1913年 / アメリカ「アーモリーショー」 – ニューヨークで開催された近代美術国際展(公式名称:第69兵器庫国際美術展覧会)。《青い裸婦(Nu bleu)》(1907年)を含むマティスの絵画13点が出品され、その革新的表現が米国に初紹介された。

1931年 / アメリカ「アンリ・マティス回顧展」 – ニューヨーク近代美術館(MoMA)で開催された世界初の本格的なマティス個展。初期から最新作まで網羅した展示は米国美術界にマティスの再評価を促し、その後の国際的名声確立に寄与した。

1970年 / フランス「アンリ・マティス回顧展」 – パリのグラン・パレ国立美術館で開催。

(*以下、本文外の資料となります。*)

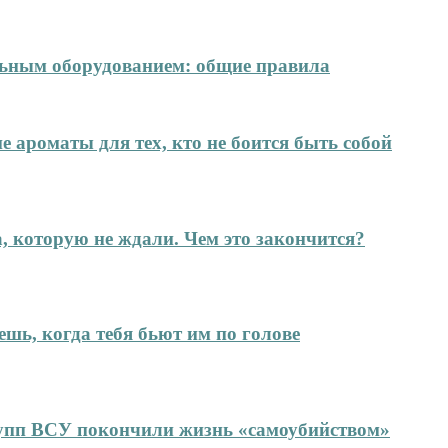
ельным оборудованием: общие правила
е ароматы для тех, кто не боится быть собой
а, которую не ждали. Чем это закончится?
ешь, когда тебя бьют им по голове
упп ВСУ покончили жизнь «самоубийством»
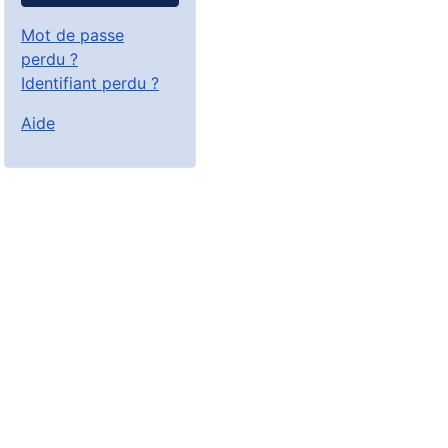
Mot de passe
perdu ?
Identifiant perdu ?
Aide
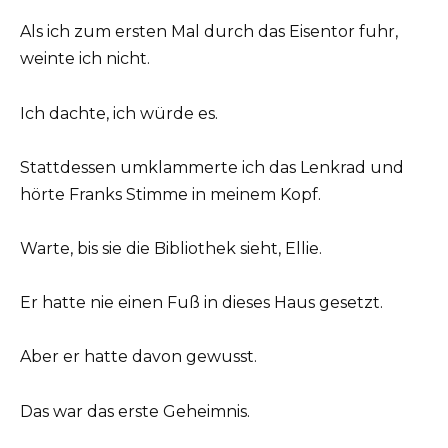
Als ich zum ersten Mal durch das Eisentor fuhr,
weinte ich nicht.
Ich dachte, ich würde es.
Stattdessen umklammerte ich das Lenkrad und
hörte Franks Stimme in meinem Kopf.
Warte, bis sie die Bibliothek sieht, Ellie.
Er hatte nie einen Fuß in dieses Haus gesetzt.
Aber er hatte davon gewusst.
Das war das erste Geheimnis.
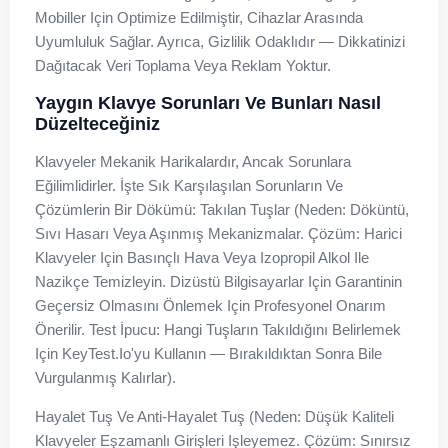
Mobiller Için Optimize Edilmiştir, Cihazlar Arasında
Uyumluluk Sağlar. Ayrıca, Gizlilik Odaklıdır — Dikkatinizi
Dağıtacak Veri Toplama Veya Reklam Yoktur.
Yaygın Klavye Sorunları Ve Bunları Nasıl
Düzelteceğiniz
Klavyeler Mekanik Harikalardır, Ancak Sorunlara
Eğilimlidirler. İşte Sık Karşılaşılan Sorunların Ve
Çözümlerin Bir Dökümü: Takılan Tuşlar (Neden: Döküntü,
Sıvı Hasarı Veya Aşınmış Mekanizmalar. Çözüm: Harici
Klavyeler Için Basınçlı Hava Veya Izopropil Alkol Ile
Nazikçe Temizleyin. Dizüstü Bilgisayarlar Için Garantinin
Geçersiz Olmasını Önlemek Için Profesyonel Onarım
Önerilir. Test İpucu: Hangi Tuşların Takıldığını Belirlemek
Için KeyTest.io'yu Kullanın — Bırakıldıktan Sonra Bile
Vurgulanmış Kalırlar).
Hayalet Tuş Ve Anti-Hayalet Tuş (Neden: Düşük Kaliteli
Klavyeler Eşzamanlı Girişleri Işleyemez. Çözüm: Sınırsız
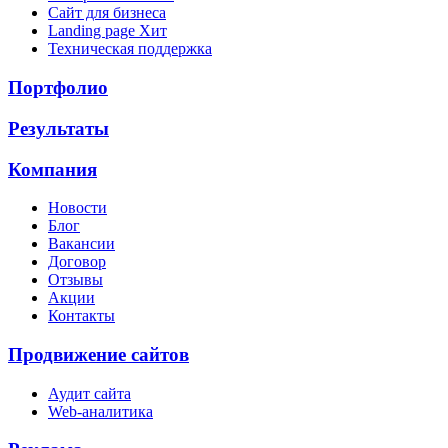
Сайт для бизнеса
Landing page
Хит
Техническая поддержка
Портфолио
Результаты
Компания
Новости
Блог
Вакансии
Договор
Отзывы
Акции
Контакты
Продвижение сайтов
Аудит сайта
Web-аналитика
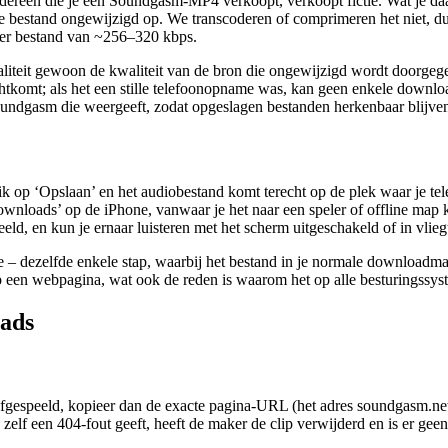
een die je een Soundgasm-MP4 verkoopt, verkoopt fictie. Wat je daadw
tand ongewijzigd op. We transcoderen of comprimeren het niet, dus de 
ller bestand van ~256–320 kbps.
kwaliteit gewoon de kwaliteit van de bron die ongewijzigd wordt doorg
echtkomt; als het een stille telefoonopname was, kan geen enkele downlo
ndgasm die weergeeft, zodat opgeslagen bestanden herkenbaar blijven i
, tik op ‘Opslaan’ en het audiobestand komt terecht op de plek waar j
ownloads’ op de iPhone, vanwaar je het naar een speler of offline 
ld, en kun je ernaar luisteren met het scherm uitgeschakeld of in vlie
e – dezelfde enkele stap, waarbij het bestand in je normale downloadm
 een webpagina, wat ook de reden is waarom het op alle besturingssystem
oads
afgespeeld, kopieer dan de exacte pagina-URL (het adres soundgasm.net/
 zelf een 404-fout geeft, heeft de maker de clip verwijderd en is er gee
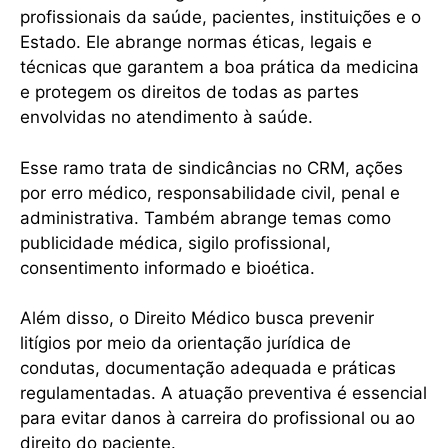
profissionais da saúde, pacientes, instituições e o
Estado. Ele abrange normas éticas, legais e
técnicas que garantem a boa prática da medicina
e protegem os direitos de todas as partes
envolvidas no atendimento à saúde.
Esse ramo trata de sindicâncias no CRM, ações
por erro médico, responsabilidade civil, penal e
administrativa. Também abrange temas como
publicidade médica, sigilo profissional,
consentimento informado e bioética.
Além disso, o Direito Médico busca prevenir
litígios por meio da orientação jurídica de
condutas, documentação adequada e práticas
regulamentadas. A atuação preventiva é essencial
para evitar danos à carreira do profissional ou ao
direito do paciente.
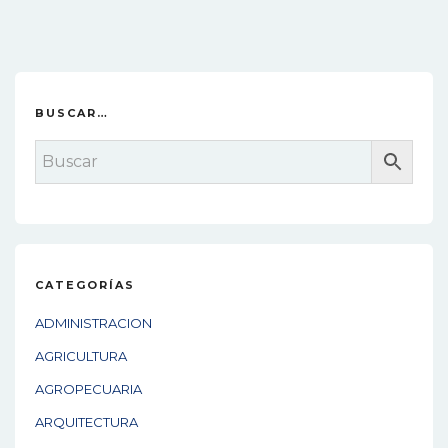
BUSCAR…
CATEGORÍAS
ADMINISTRACION
AGRICULTURA
AGROPECUARIA
ARQUITECTURA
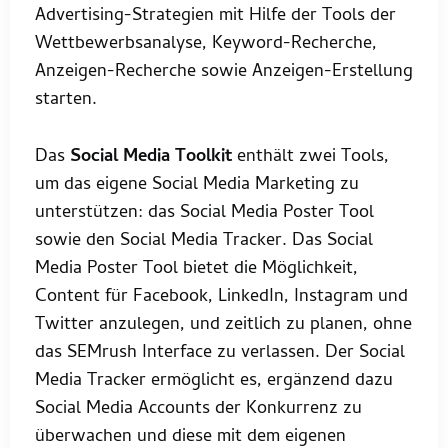
Advertising-Strategien mit Hilfe der Tools der
Wettbewerbsanalyse, Keyword-Recherche,
Anzeigen-Recherche sowie Anzeigen-Erstellung
starten.
Das
Social Media Toolkit
enthält zwei Tools,
um das eigene Social Media Marketing zu
unterstützen: das Social Media Poster Tool
sowie den Social Media Tracker. Das Social
Media Poster Tool bietet die Möglichkeit,
Content für Facebook, LinkedIn, Instagram und
Twitter anzulegen, und zeitlich zu planen, ohne
das SEMrush Interface zu verlassen. Der Social
Media Tracker ermöglicht es, ergänzend dazu
Social Media Accounts der Konkurrenz zu
überwachen und diese mit dem eigenen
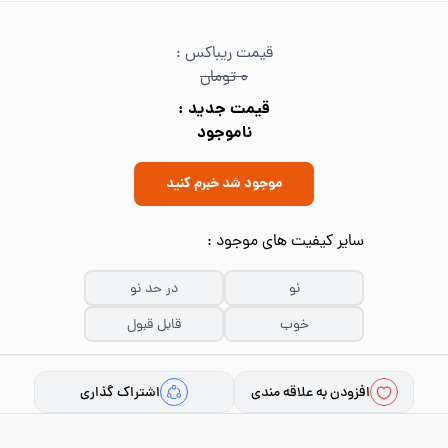
قیمت ریباکس :
۰ تومان
قیمت جدید :
ناموجود
موجود شد خبرم کنید
سایر کیفیت های موجود :
نو
در حد نو
خوب
قابل قبول
افزودن به علاقه مندی
اشتراک گذاری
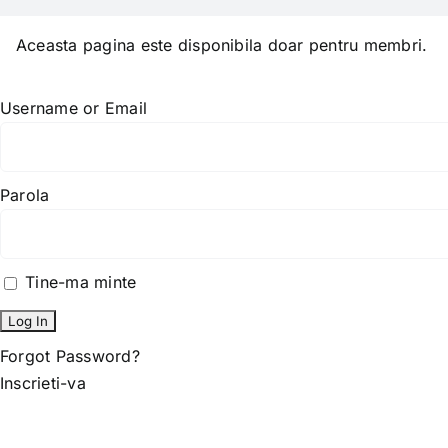
Skip
to
Aceasta pagina este disponibila doar pentru membri.
content
Username or Email
Parola
Tine-ma minte
Forgot Password?
Inscrieti-va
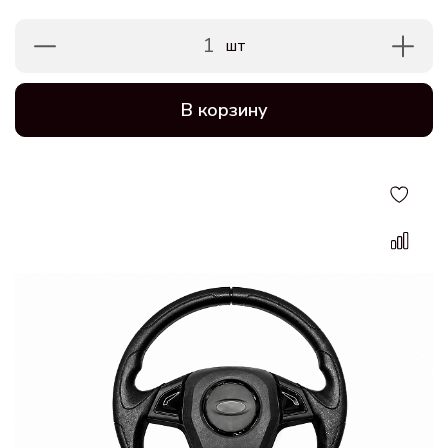
1
шт
В корзину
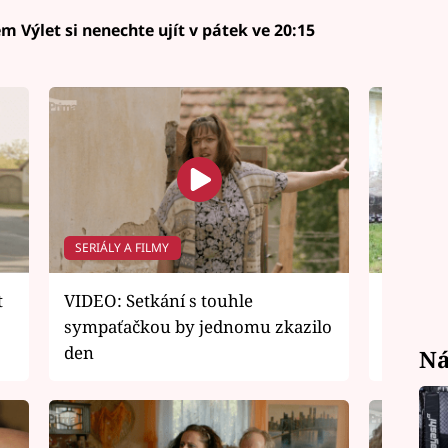
em Výlet si nenechte ujít v pátek ve 20:15
SERIÁLY A FILMY
SERIÁLY 
t
VIDEO: Setkání s touhle
VIDEO: 
sympaťačkou by jednomu zkazilo
s režis
den
Koppe
Ná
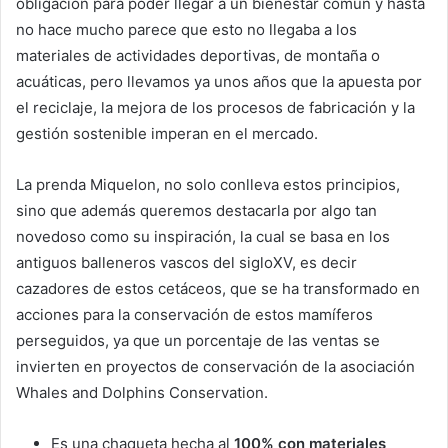
obligación para poder llegar a un bienestar común y hasta
no hace mucho parece que esto no llegaba a los
materiales de actividades deportivas, de montaña o
acuáticas, pero llevamos ya unos años que la apuesta por
el reciclaje, la mejora de los procesos de fabricación y la
gestión sostenible imperan en el mercado.
La prenda Miquelon, no solo conlleva estos principios,
sino que además queremos destacarla por algo tan
novedoso como su inspiración, la cual se basa en los
antiguos balleneros vascos del sigloXV, es decir
cazadores de estos cetáceos, que se ha transformado en
acciones para la conservación de estos mamíferos
perseguidos, ya que un porcentaje de las ventas se
invierten en proyectos de conservación de la asociación
Whales and Dolphins Conservation.
Es una chaqueta hecha al
100% con materiales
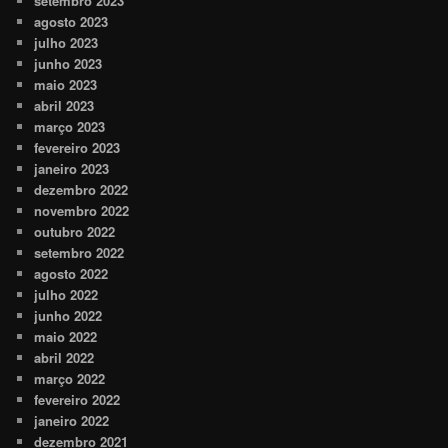
setembro 2023
agosto 2023
julho 2023
junho 2023
maio 2023
abril 2023
março 2023
fevereiro 2023
janeiro 2023
dezembro 2022
novembro 2022
outubro 2022
setembro 2022
agosto 2022
julho 2022
junho 2022
maio 2022
abril 2022
março 2022
fevereiro 2022
janeiro 2022
dezembro 2021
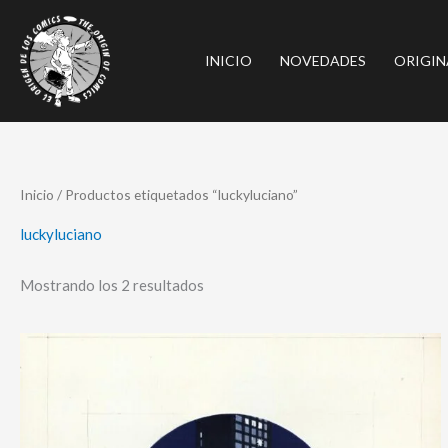
Ir
al
INICIO
NOVEDADES
ORIGIN
contenido
Ordenado
Inicio
/ Productos etiquetados “luckyluciano”
por
los
últimos
luckyluciano
Mostrando los 2 resultados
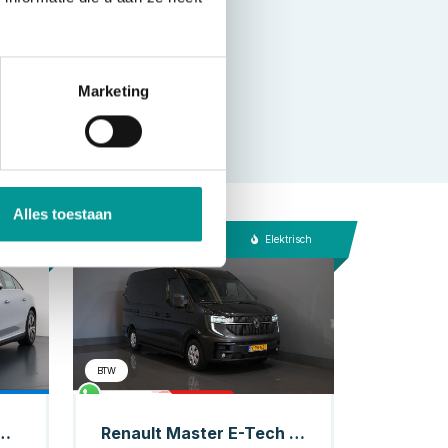
Marketing
Alles toestaan
trisch
Elektrisch
BTW
QE 300 Business Edition 89 kWh Accu
Renault Master E-Tech Bestelbus 87 kWh 447 km WLTP 145 pk L2H2 NL Auto/ LED/ Snellader/ Carplay/ Stoelverw./ Inrichting/ Climate/ Virtual Cockpit/ Navi/ Camera/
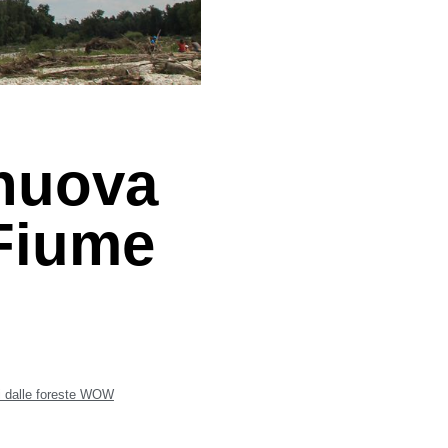
 nuova
 Fiume
i dalle foreste WOW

マティス生誕100年を記念し、フランス国内外から主要作品が集結した大回顧展。当時未公開だった作品も含め約400点が展示され、大きな反響を呼んだ。

1992年 / アメリカ「アンリ・マティス展」 – ニューヨーク近代美術館で開催された大規模展。キュレーターのジョン・エルダーフィールドによる再検討が行われ、従来評価の低かった1920年代の作品群に光を当てるなど、美術史的にも意義深い展覧会となった。

2002年 / フランス「マティス・ピカソ展」 – パリ市グラン・パレで開催(英国テート・モダンとの共同企画)。20世紀美術を代表する二人の巨匠の比較回顧展で、それぞれの作品120点以上を通じ影響関係を探った。ロンドンとニューヨーク(MoMA)へも巡回し各地で大きな話題を集めた。

2014年 / イギリス「Henri Matisse: The Cut-Outs」 – ロンドン・テート・モダンで開催されたマティスのカットアウト作品に関する過去最大規模の展覧会。晩年の紙貼り絵作品130点が一堂に会し、来場者数は同館史上最多の50万人超を記録した。同年末から2015年にかけニューヨーク近代美術館にも巡回。

2020年 / フランス「マティス、コム・アン・ロマン(Matisse, comme un roman)」 – パリ・ポンピドゥー・センターで開催。マティス生誕150年を記念する回顧展で、代表作約230点に加えマティスに関する文献や写真資料も展示された。折しも世界的なパンデミック下での開催となったが、20世紀美術の黎明から現代までマティス芸術の足跡を包括的に辿る試みとして注目された。